* [GIVEN EXERCISE]
Rewrite every record with "locality" changed to "site" and nothing else altered, leaving out the pictures.

#### INPUT ####

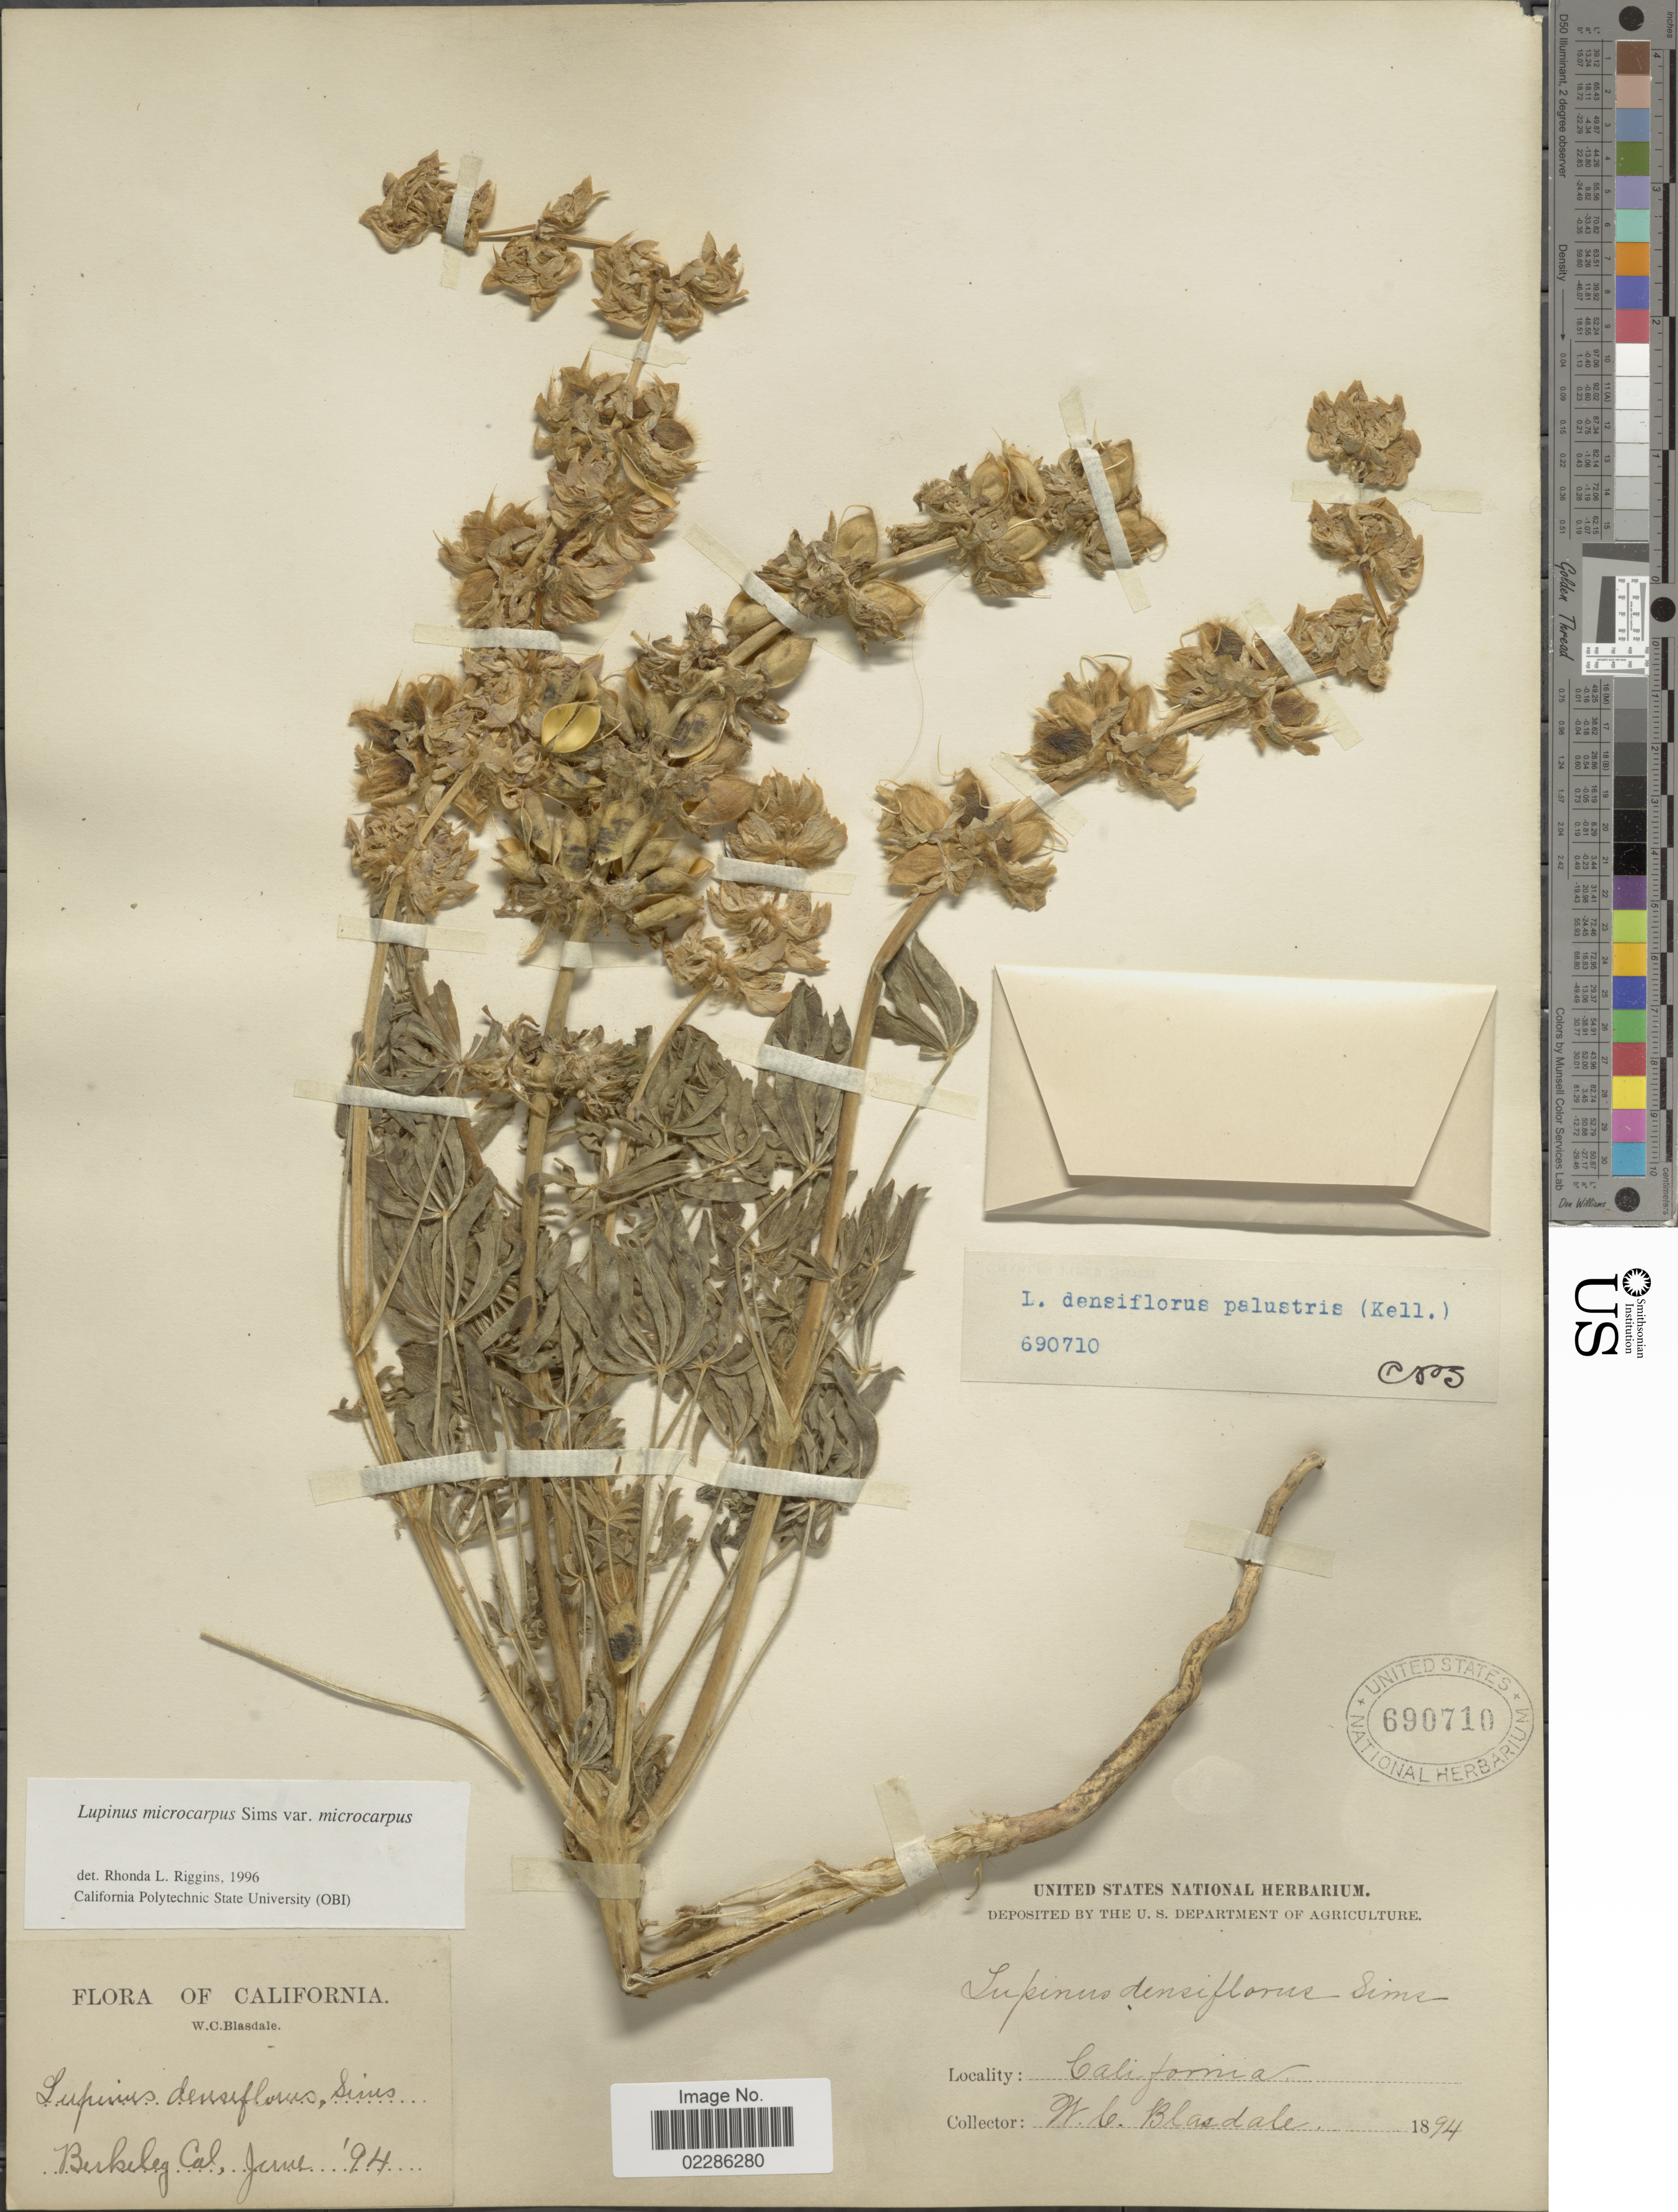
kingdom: Plantae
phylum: Tracheophyta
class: Magnoliopsida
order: Fabales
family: Fabaceae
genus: Lupinus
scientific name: Lupinus microcarpus var. microcarpus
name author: Sims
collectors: W. Blasdale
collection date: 1894-06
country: United States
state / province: California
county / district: Alameda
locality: Berkeley Cal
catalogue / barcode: US 690710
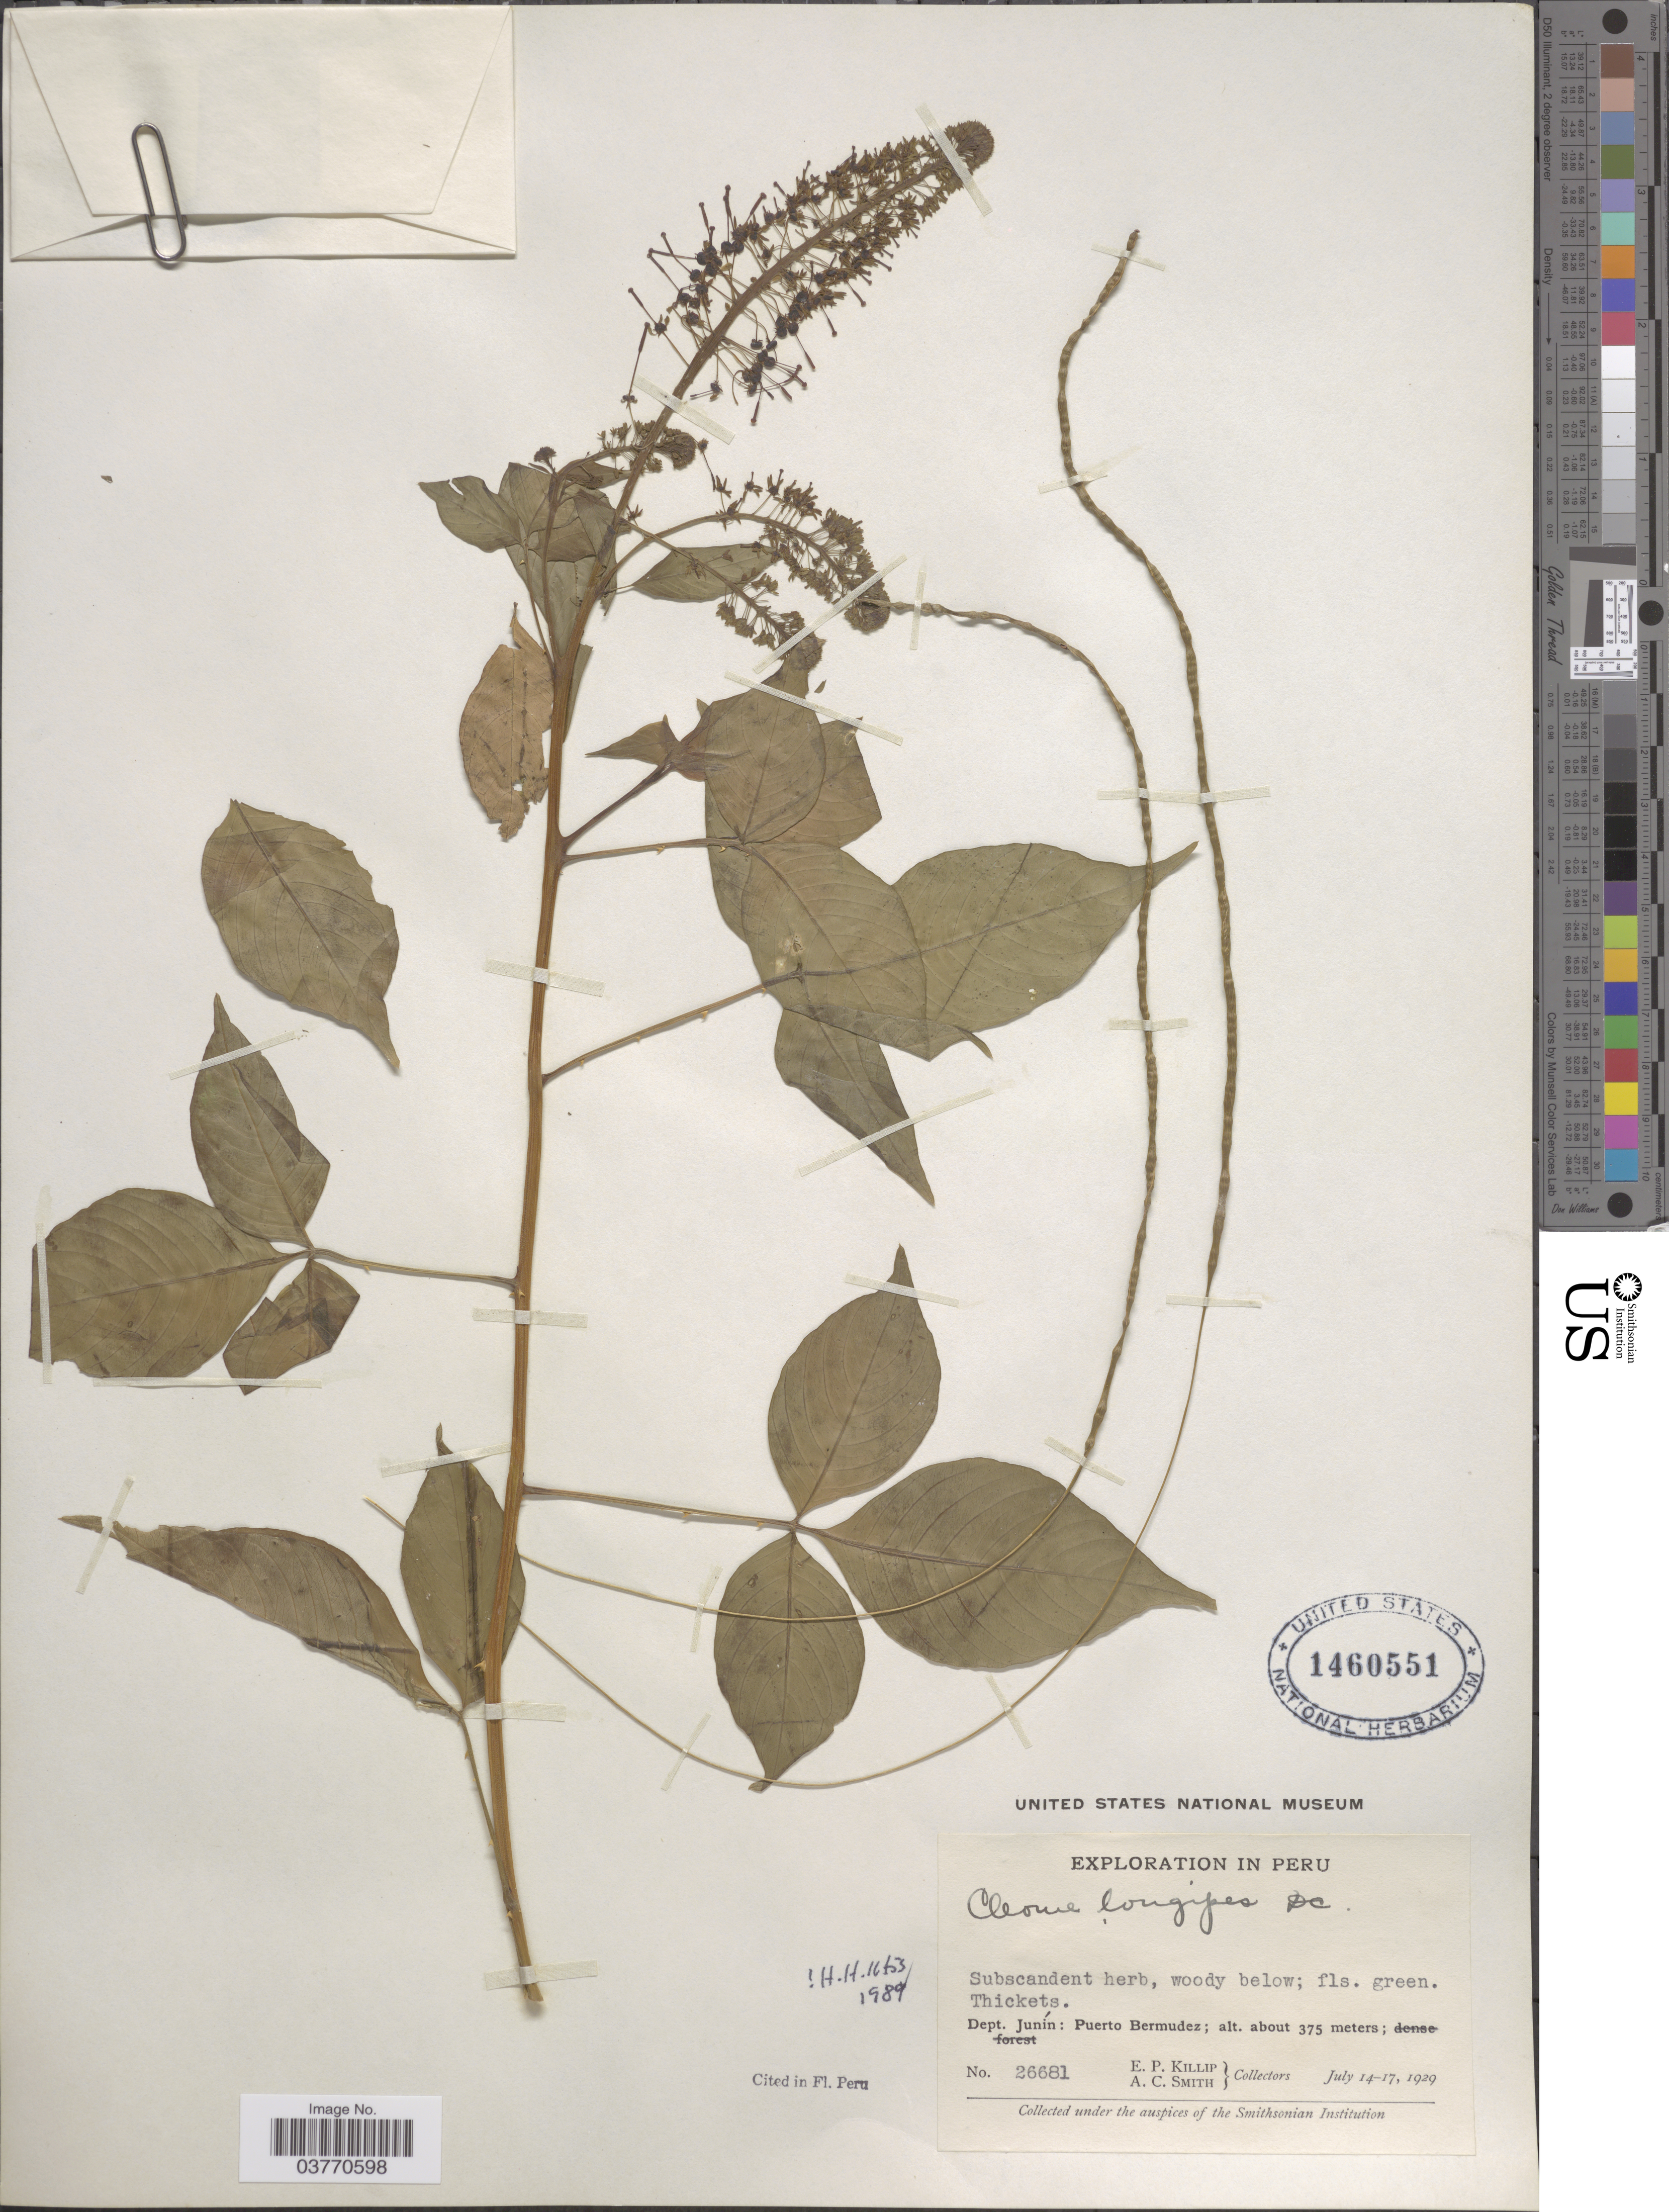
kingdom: Plantae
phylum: Tracheophyta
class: Magnoliopsida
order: Brassicales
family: Cleomaceae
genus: Tarenaya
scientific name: Tarenaya longipes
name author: (Lamb. ex DC.) Iltis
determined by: Strong, M. T., (US), Smithsonian Institution - National Museum of Natural History (UNITED STATES)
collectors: E. P. Killip & A. C. Smith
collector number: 26681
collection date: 1929-07-14/1929-07-17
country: Peru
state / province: Junín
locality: Dept. Junin: Puerto Bermudez.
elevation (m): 375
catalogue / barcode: US 1460551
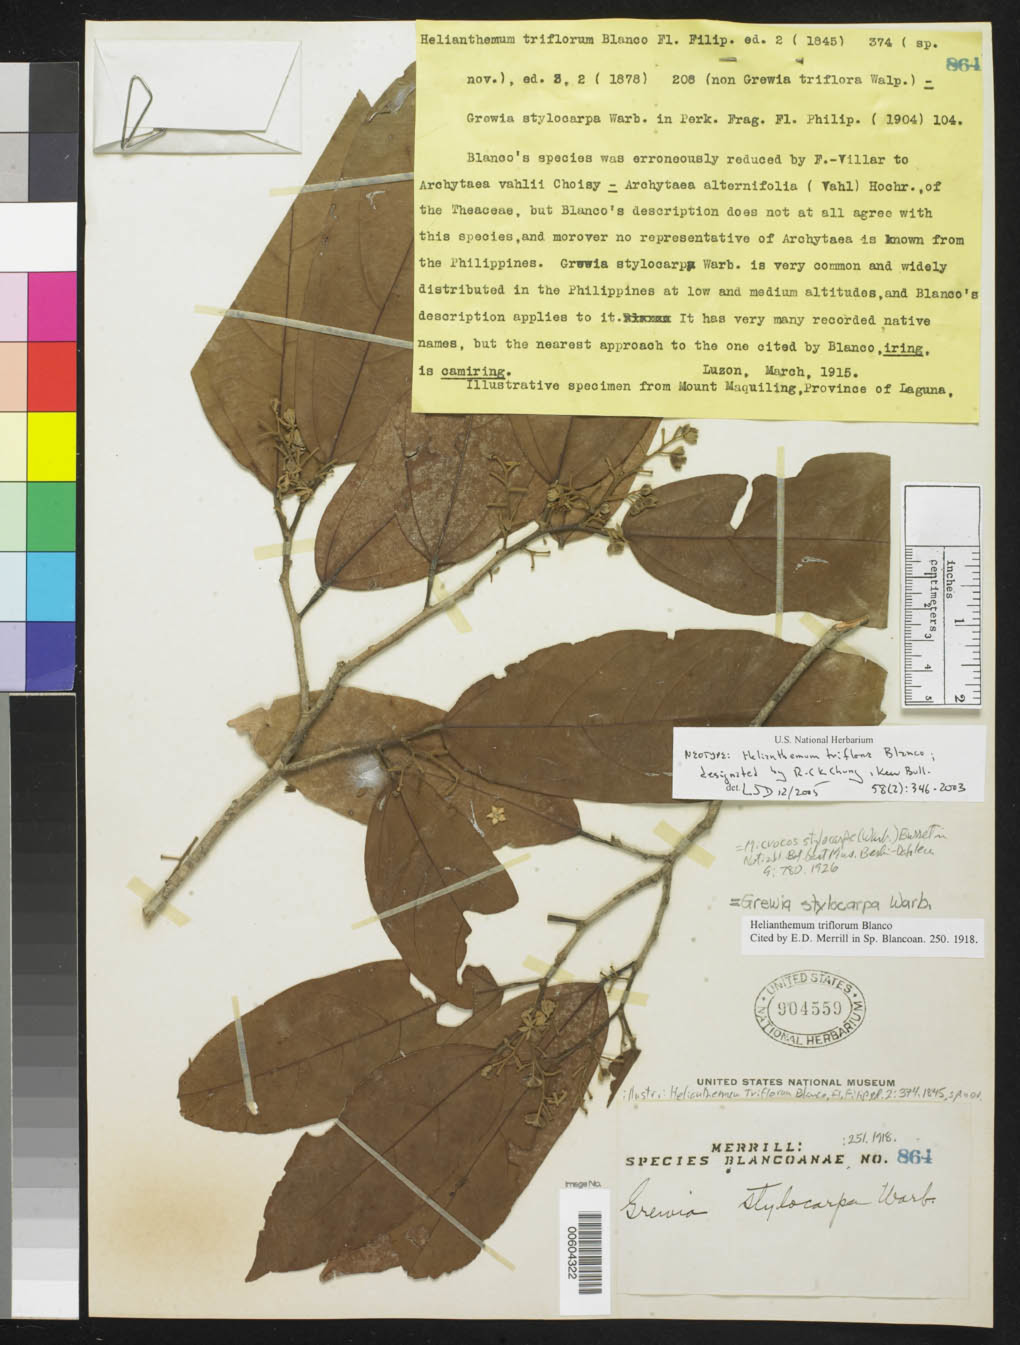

####

* [CORRECT ANSWER]
kingdom: Plantae
phylum: Tracheophyta
class: Magnoliopsida
order: Fabales
family: Fabaceae
genus: Lupinus
scientific name: Lupinus microcarpus var. microcarpus
name author: Sims
collectors: W. Blasdale
collection date: 1894-06
country: United States
state / province: California
county / district: Alameda
site: Berkeley Cal
catalogue / barcode: US 690710
kingdom: Plantae
phylum: Tracheophyta
class: Magnoliopsida
order: Brassicales
family: Cleomaceae
genus: Tarenaya
scientific name: Tarenaya longipes
name author: (Lamb. ex DC.) Iltis
determined by: Strong, M. T., (US), Smithsonian Institution - National Museum of Natural History (UNITED STATES)
collectors: E. P. Killip & A. C. Smith
collector number: 26681
collection date: 1929-07-14/1929-07-17
country: Peru
state / province: Junín
site: Dept. Junin: Puerto Bermudez.
elevation (m): 375
catalogue / barcode: US 1460551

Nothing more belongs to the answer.